■ Given request 1
Extract from the passage on 360-degree video content replacement, word for word, the span starting at "If the ITT4RT-MRF" and ending at "in an answer.".

■ Source document
%%

If the ITT4RT-MRF does not support content replacement, it shall not include the attribute “a=3gpp_360video_replacement” in an SDP offer, it will not perform any replacement, and the ITT4RT-Tx client in terminal may send the original presentation content using a different process (e.g., the presentation can be sent as an overlay as defined in clause Y.6.4, or inserted into the 360-degree video by the ITT4RT-Tx client in terminal as described above). In the case that the ITT4RT-MRF does not send the attribute “a=3gpp_360video_replacement” in an offer, the ITT4RT-Tx client in terminal shall not send the attribute “a=3gpp_360video_replacement” in an answer.

After an accepted offer/answer between ITT4RT-Tx in terminal and ITT4RT-MRF with both offer and answer including the attribute “a=3gpp_360video_replacement”, the ITT4RT-MRF shall perform content replacement once the original presentation content is available from the source of the content and the replacement configuration is determined.

%%

■ Given request 2
In the records, rewrite the lines starting at the beginning and ending at the line containing "title Animation [82, 49, 1571, 195]", changing "bounding box" to "bounding rectangle" and keeping everything else the same. Give only those lines, and leave the pictures out.

■ Provided data
%%

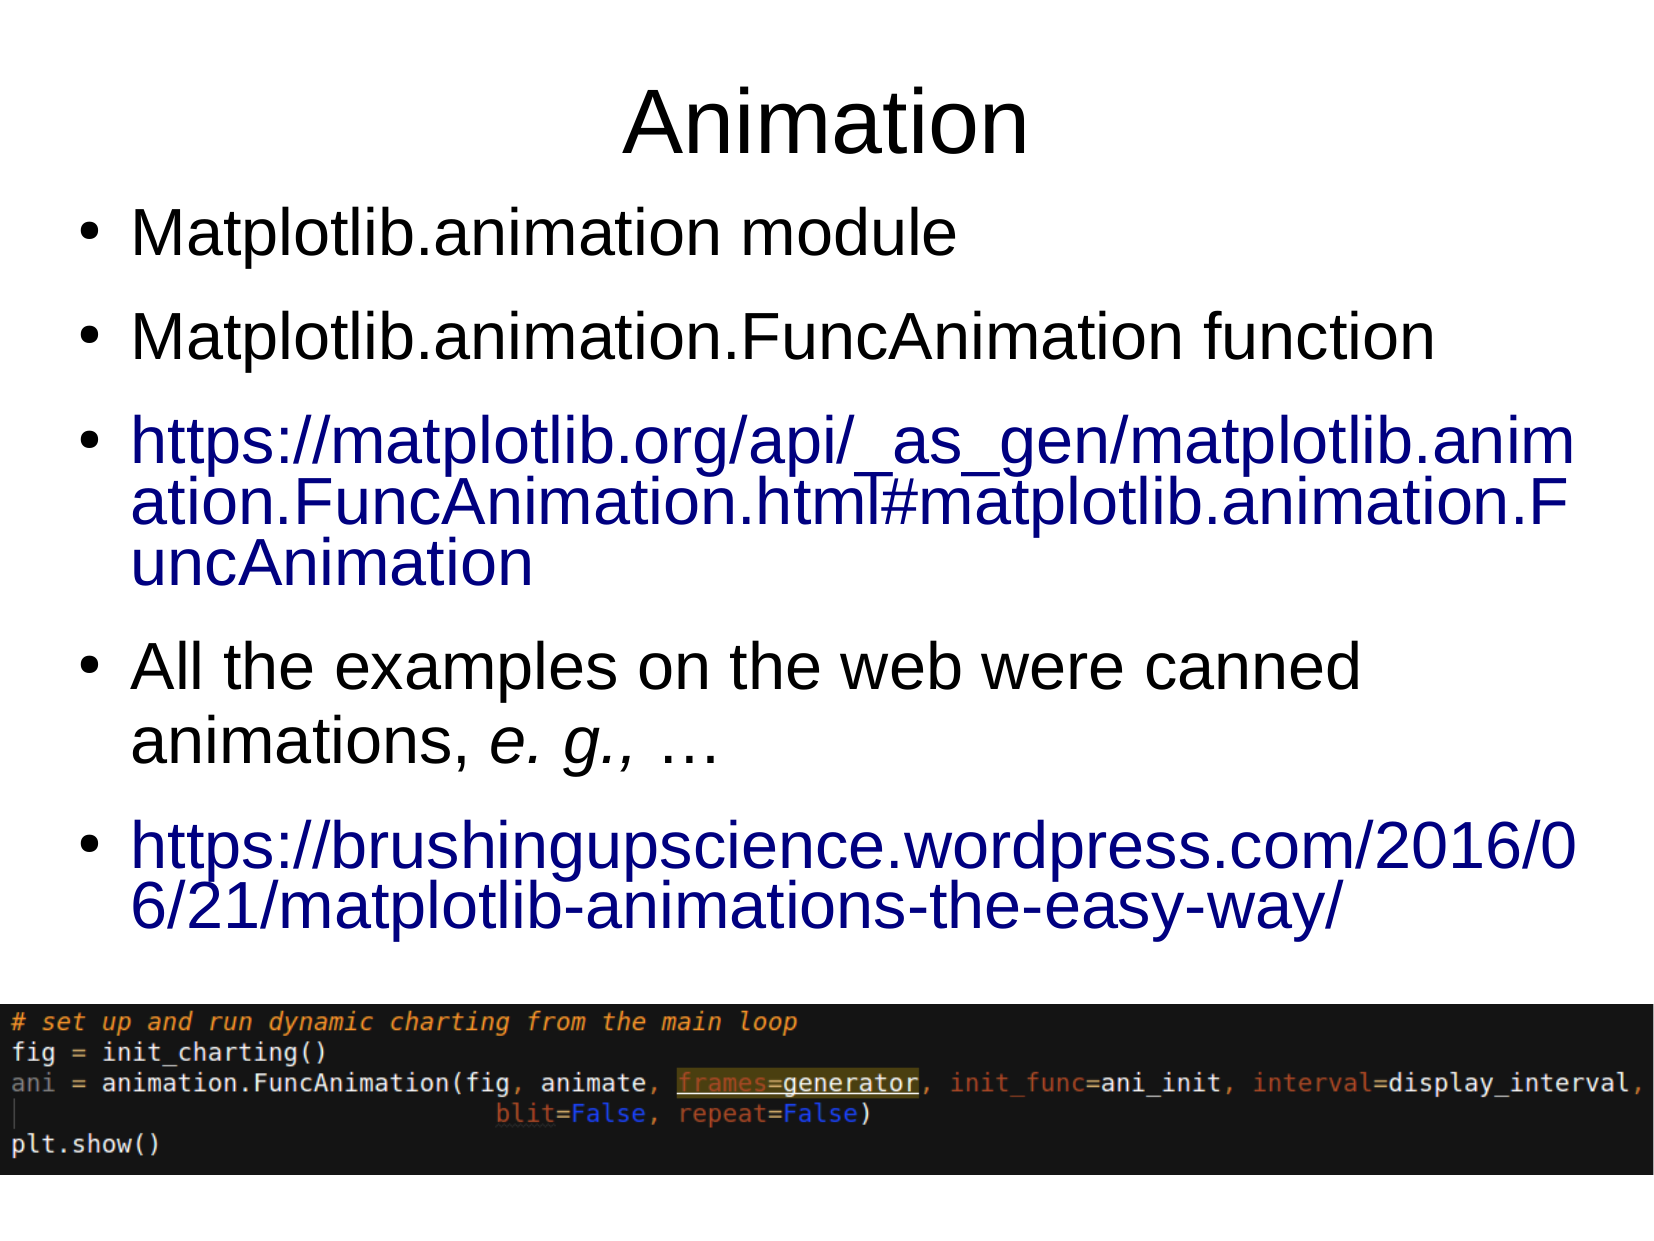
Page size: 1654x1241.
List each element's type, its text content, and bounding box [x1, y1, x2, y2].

title Animation [82, 49, 1571, 195]
list Matplotlib.animation module Matplotlib.animation.FuncAnimation function https://matplotlib.org/api/_as_gen/matplotlib.animation.FuncAnimation.html#matplotlib.animation.FuncAnimation All the examples on the web were canned animations, e. g., … https://brushingupscience.wordpress.com/2016/06/21/matplotlib-animations-the-easy-way/ [60, 195, 1591, 961]
picture [0, 1004, 1654, 1175]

%%

■ Full response 1
If the ITT4RT-MRF does not support content replacement, it shall not include the attribute “a=3gpp_360video_replacement” in an SDP offer, it will not perform any replacement, and the ITT4RT-Tx client in terminal may send the original presentation content using a different process (e.g., the presentation can be sent as an overlay as defined in clause Y.6.4, or inserted into the 360-degree video by the ITT4RT-Tx client in terminal as described above). In the case that the ITT4RT-MRF does not send the attribute “a=3gpp_360video_replacement” in an offer, the ITT4RT-Tx client in terminal shall not send the attribute “a=3gpp_360video_replacement” in an answer.

■ Full response 2
Page size: 1654x1241.
List each element's type, its text content, and bounding rectangle [x1, y1, x2, y2].

title Animation [82, 49, 1571, 195]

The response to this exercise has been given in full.